Tao glanced at Kai, remembering the roaring they had heard. “What sort of beast?”
“It attacked at night. No one saw it clearly, but it sounded huge and made a terrible noise. It destroyed our homes for no reason.” The old man’s lips trembled. “My son died, and my wife. The only survivors from my family were me, my daughter-in-law, a granddaughter and this baby. My daughter-in-law was injured, bitten by the creature.”
“Bitten?”
“Yes. It was as if a snake bit her. Most of the dead were crushed when the monster destroyed the houses, but it bit several of the villagers too.”
“And you buried your dead in a cave?”
“No. We fled and never returned.”
“But we found bodies in a cave,” Tao said. “There were no human remains in the village.”
“Someone else must have buried our dead. I knew we should have done it ourselves, but fear drove us from our home.”

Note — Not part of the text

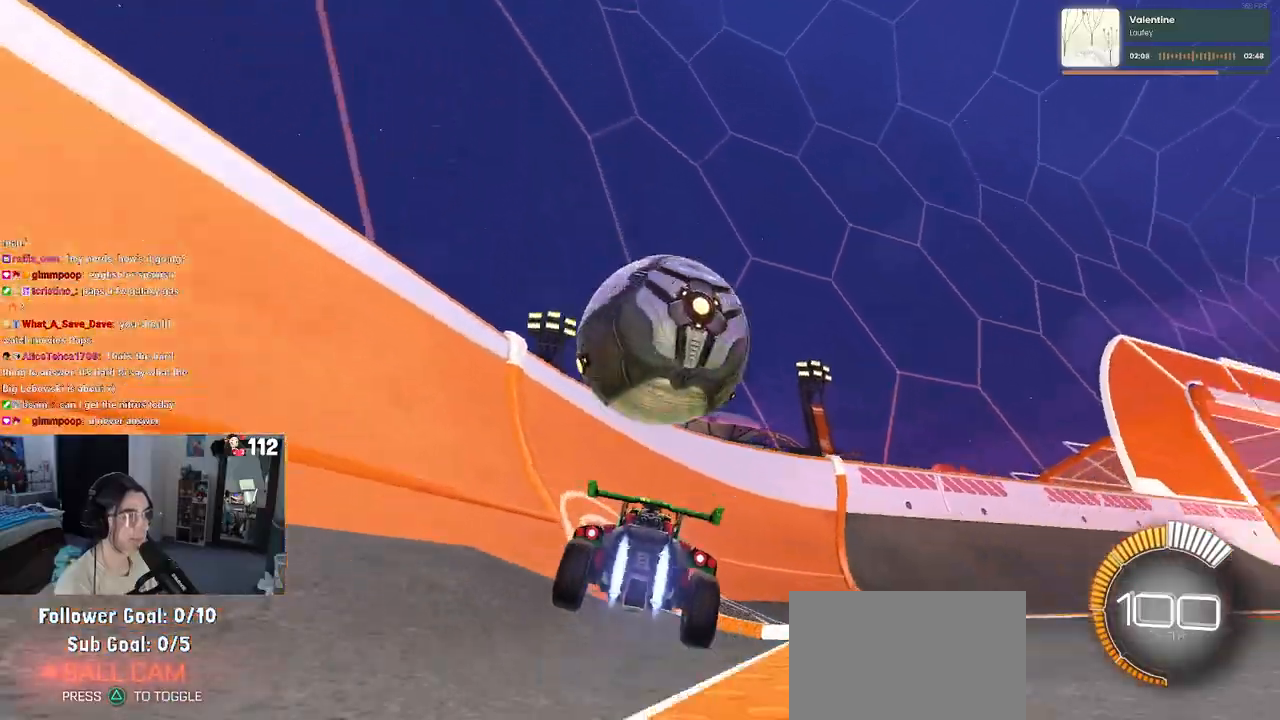
{"dt_ms": 500, "buttons": ["R1", "R2"], "left_stick": "center", "right_stick": "center", "events": [[150, "left_stick", "center"], [200, "R1", "up"], [483, "R1", "down"]]}
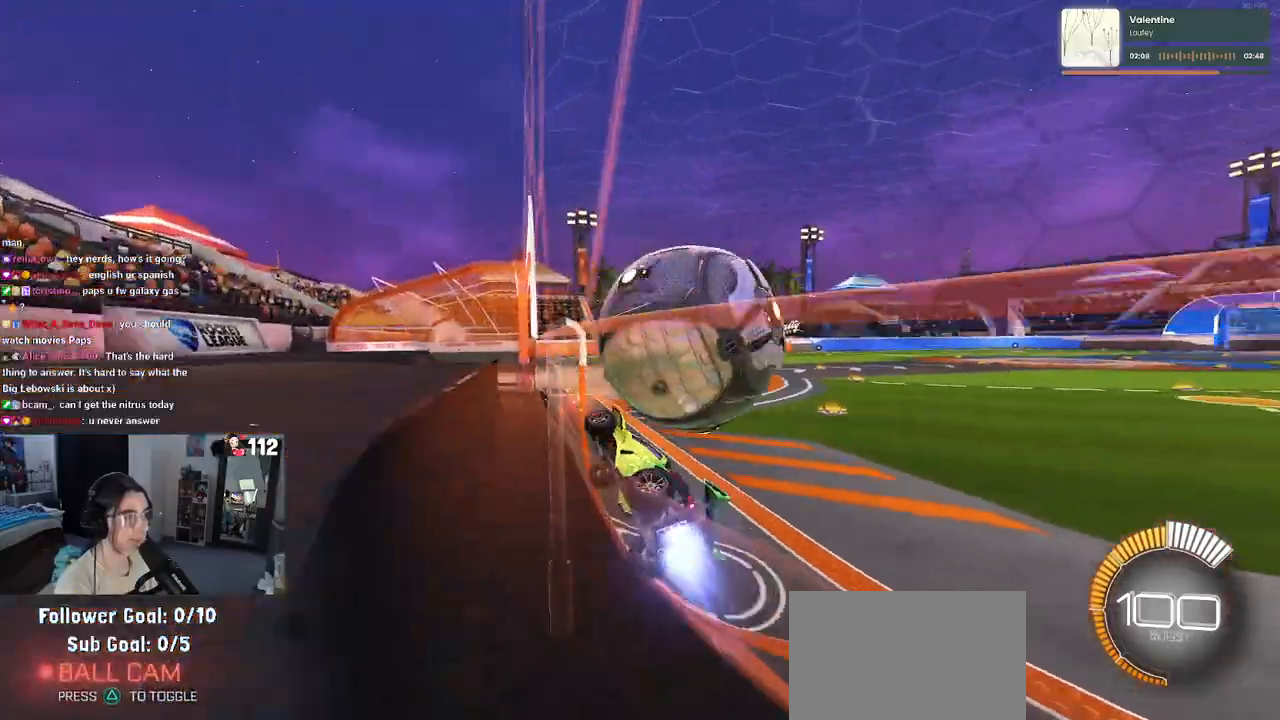
{"dt_ms": 500, "buttons": ["R2"], "left_stick": "right", "right_stick": "center", "events": [[17, "TRIANGLE", "down"], [33, "left_stick", "right"], [183, "TRIANGLE", "up"], [217, "R1", "up"], [267, "left_stick", "center"], [417, "left_stick", "right"]]}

“Where are the other villagers?”
“There were about twenty survivors. We tried to find a suitable place to build a new village, but nowhere on this mountain seemed far enough away from the beast. The bites festered and more died from these wounds, including my daughter-in-law. And then my granddaughter got sick. I didn’t realise she had been bitten at first, she hid it from us.” Tao saw tears in the man’s eyes. “A man is supposed to favour the boys in his family, I know, but Baoyu was my favourite. So bright, so pretty. She was five, but she always looked after me, made sure I ate well. And she loved listening to my stories. She saw the monster attack her mother, sink its teeth into her flesh. She went to help her. Tiny little thing that she was, everyone else ran. That’s when it must have bitten her too. She was the only one who saw it clearly, but she couldn’t describe it. It was beyond her child’s words.”